With elevated inflation, high unemployment and a prolonged recession, Security Bank Corp. chief economist Robert Dan Roces on Friday said “the BSP will still be doing the heavy lifting to support the economy, as the fiscal side will remain challenged with tepid revenue collections on soft economic activity and therefore remain prudent.”
“And as policy rate adjustments operate with a lag, this means that the November rate cut has yet to be fully felt. Relative to inflation spikes, the BSP Governor has repeatedly sounded-off on the appropriateness of non-monetary measures to slow inflation given the supply-side nature of the price growth trajectory that may be transitory,” Roces said.

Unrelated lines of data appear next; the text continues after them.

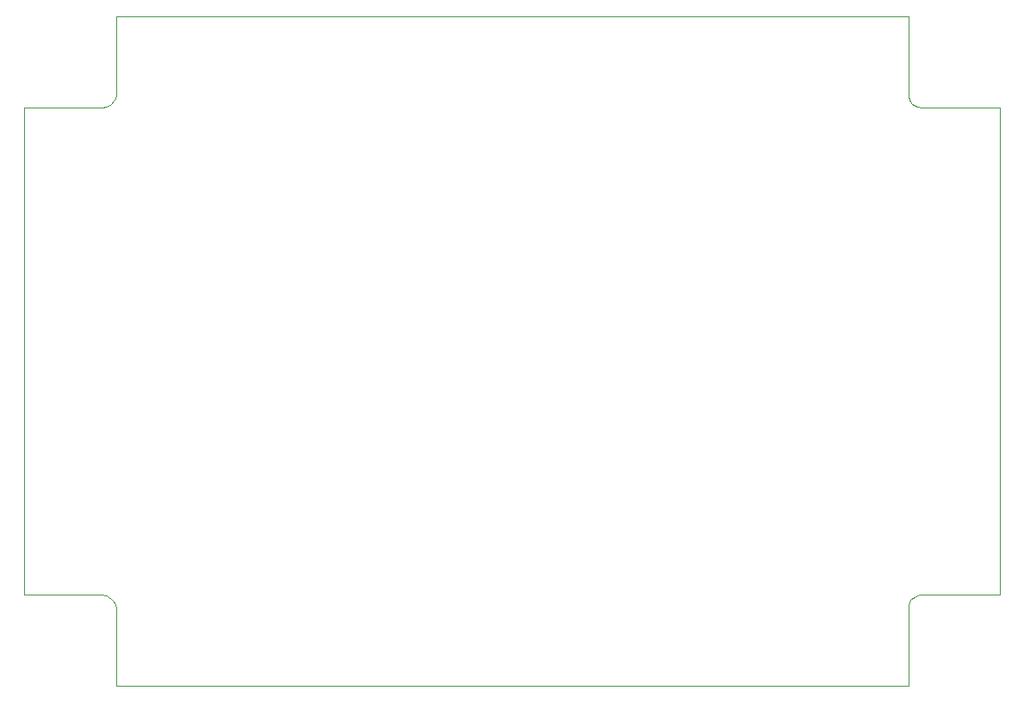
<source format=gbr>
G04 #@! TF.GenerationSoftware,KiCad,Pcbnew,(5.0.2)-1*
G04 #@! TF.CreationDate,2019-08-17T15:57:10+01:00*
G04 #@! TF.ProjectId,SoliCamb Rev 4 PCB,536f6c69-4361-46d6-9220-526576203420,rev?*
G04 #@! TF.SameCoordinates,Original*
G04 #@! TF.FileFunction,Profile,NP*
%FSLAX46Y46*%
G04 Gerber Fmt 4.6, Leading zero omitted, Abs format (unit mm)*
G04 Created by KiCad (PCBNEW (5.0.2)-1) date 8/17/2019 3:57:10 PM*
%MOMM*%
%LPD*%
G01*
G04 APERTURE LIST*
%ADD10C,0.010000*%
G04 APERTURE END LIST*
D10*
X71500000Y-80200000D02*
X71500000Y-73000000D01*
X71500000Y-80700000D02*
X71500000Y-80200000D01*
X71400000Y-81100000D02*
X71500000Y-80700000D01*
X71300000Y-81300000D02*
X71400000Y-81100000D01*
X71000000Y-81600000D02*
X71300000Y-81300000D01*
X70600000Y-81900000D02*
X71000000Y-81600000D01*
X70100000Y-82000000D02*
X70600000Y-81900000D01*
X62500000Y-82000000D02*
X70100000Y-82000000D01*
X62500000Y-129900000D02*
X62500000Y-82000000D01*
X70000000Y-129900000D02*
X62500000Y-129900000D01*
X70600000Y-130000000D02*
X70000000Y-129900000D01*
X70800000Y-130100000D02*
X70600000Y-130000000D01*
X71000000Y-130300000D02*
X70800000Y-130100000D01*
X71200000Y-130500000D02*
X71000000Y-130300000D01*
X71400000Y-130800000D02*
X71200000Y-130500000D01*
X71500000Y-131200000D02*
X71400000Y-130800000D01*
X71500000Y-138900000D02*
X71500000Y-131200000D01*
X149400000Y-138900000D02*
X71500000Y-138900000D01*
X149400000Y-131000000D02*
X149400000Y-138900000D01*
X149500000Y-130600000D02*
X149400000Y-131000000D01*
X149700000Y-130300000D02*
X149500000Y-130600000D01*
X150000000Y-130100000D02*
X149700000Y-130300000D01*
X150400000Y-129900000D02*
X150000000Y-130100000D01*
X158400000Y-129900000D02*
X150400000Y-129900000D01*
X158400000Y-82000000D02*
X158400000Y-129900000D01*
X151000000Y-82000000D02*
X158400000Y-82000000D01*
X150700000Y-82000000D02*
X151000000Y-82000000D01*
X150300000Y-81900000D02*
X150700000Y-82000000D01*
X150100000Y-81800000D02*
X150300000Y-81900000D01*
X149800000Y-81600000D02*
X150100000Y-81800000D01*
X149600000Y-81400000D02*
X149800000Y-81600000D01*
X149500000Y-81200000D02*
X149600000Y-81400000D01*
X149400000Y-80900000D02*
X149500000Y-81200000D01*
X149400000Y-73000000D02*
X149400000Y-80900000D01*
X71500000Y-73000000D02*
X149400000Y-73000000D01*
M02*

</source>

In a March 19 report, HSBC Global Research noted that in the Philippines, “bank lending has declined on a year-on-year basis for the first time since the global financial crisis, despite record-low interest rates, given ongoing uncertainties to the economy.”
As such, HSBC said “additional rate cuts are neither necessary nor effective at the current juncture.”
For ING senior Asia economist Prakash Sakpal, the BSP “will see through inflation and instead focus on growth.”
“In the process, we see the BSP leaving the interest rate policy on hold throughout 2021,” Sakpal said in a March 18 report.